WORK ITEM: Filter the data below down to every line containing the string "wrist", copying each such line in full. Treat case as significant.

RECORDS SHOWN section start

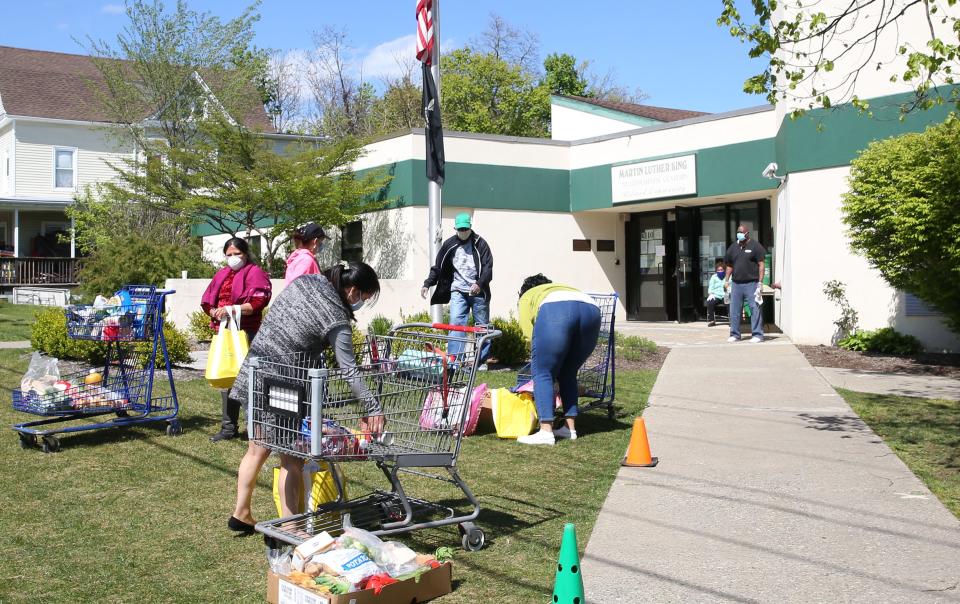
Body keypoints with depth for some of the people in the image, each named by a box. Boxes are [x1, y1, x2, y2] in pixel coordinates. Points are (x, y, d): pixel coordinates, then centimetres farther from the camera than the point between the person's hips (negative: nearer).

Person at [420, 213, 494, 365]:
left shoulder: (480, 243, 0)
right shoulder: (449, 245, 7)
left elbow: (488, 268, -6)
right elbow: (438, 267, 11)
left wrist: (479, 284, -21)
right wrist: (427, 284, 1)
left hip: (478, 291, -1)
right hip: (458, 291, 1)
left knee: (482, 327, 5)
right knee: (456, 324, -12)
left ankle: (481, 361, 15)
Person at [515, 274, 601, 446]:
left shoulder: (527, 297, 31)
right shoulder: (564, 288, 44)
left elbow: (530, 335, 15)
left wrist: (541, 359, 26)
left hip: (556, 311, -5)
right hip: (592, 310, 5)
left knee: (542, 372, 4)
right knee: (567, 373, 20)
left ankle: (546, 432, -2)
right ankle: (570, 428, 20)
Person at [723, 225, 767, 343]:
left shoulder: (755, 246, -1)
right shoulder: (733, 247, 14)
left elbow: (761, 265, -4)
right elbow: (729, 266, 18)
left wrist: (760, 282, -11)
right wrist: (727, 282, 12)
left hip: (751, 283, -5)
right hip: (736, 284, 5)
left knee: (755, 309, -4)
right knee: (734, 311, 6)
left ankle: (758, 335, 0)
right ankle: (735, 335, 14)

RECORDS SHOWN section end

RESPONSE TO THIS TASK:
left wrist: (479, 284, -21)
right wrist: (427, 284, 1)
left wrist: (541, 359, 26)
left wrist: (760, 282, -11)
right wrist: (727, 282, 12)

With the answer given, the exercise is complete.